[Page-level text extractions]
◇ ◇ ◇ ◇ ◇ ◇ ◇

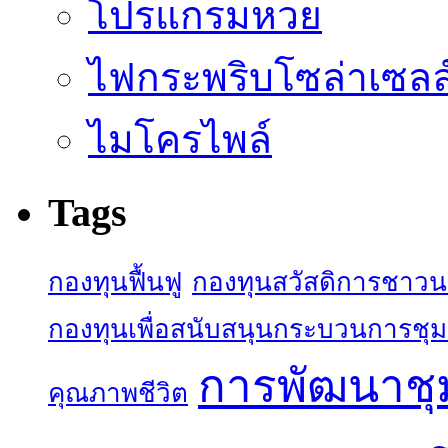
โปรแกรมหวย
ไฟกระพริบโซล่าเซลล
ไมโครไพล์
Tags
กองทุนฟื้นฟู
กองทุนสวัสดิการชาว
กองทุนเพื่อสนับสนุนกระบวนการชุ
การพัฒนาช
คุณภาพชีวิต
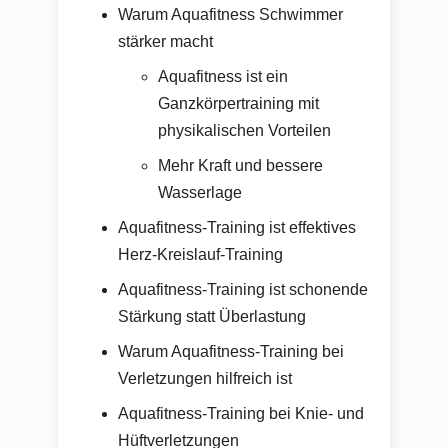
Warum Aquafitness Schwimmer
stärker macht
Aquafitness ist ein
Ganzkörpertraining mit
physikalischen Vorteilen
Mehr Kraft und bessere
Wasserlage
Aquafitness-Training ist effektives
Herz-Kreislauf-Training
Aquafitness-Training ist schonende
Stärkung statt Überlastung
Warum Aquafitness-Training bei
Verletzungen hilfreich ist
Aquafitness-Training bei Knie- und
Hüftverletzungen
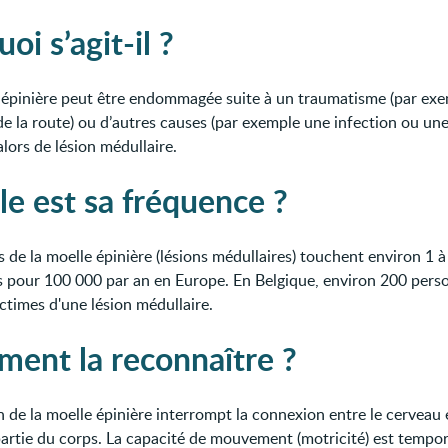
oi s’agit-il ?
 épinière peut être endommagée suite à un traumatisme (par ex
de la route) ou d’autres causes (par exemple une infection ou un
lors de lésion médullaire.
le est sa fréquence ?
s de la moelle épinière (lésions médullaires) touchent environ 1 à
 pour 100 000 par an en Europe. En Belgique, environ 200 pers
ctimes d'une lésion médullaire.
ent la reconnaître ?
n de la moelle épinière interrompt la connexion entre le cerveau 
partie du corps. La capacité de mouvement (motricité) est tempo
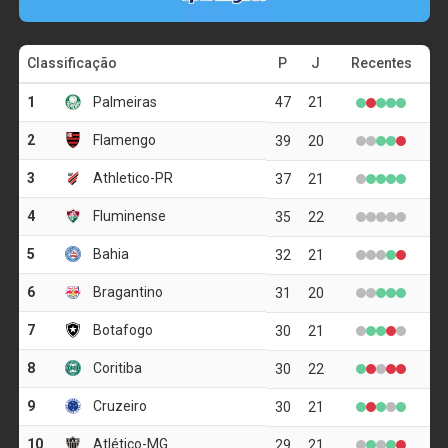
Messenger
LinkedIn
Share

◇ ◇ ◇ ◇ ◇ ◇ ◇

The answer should be a number alone: how many lines of the entries hold the word "moelle"?

## EXPECTED ANSWER:
2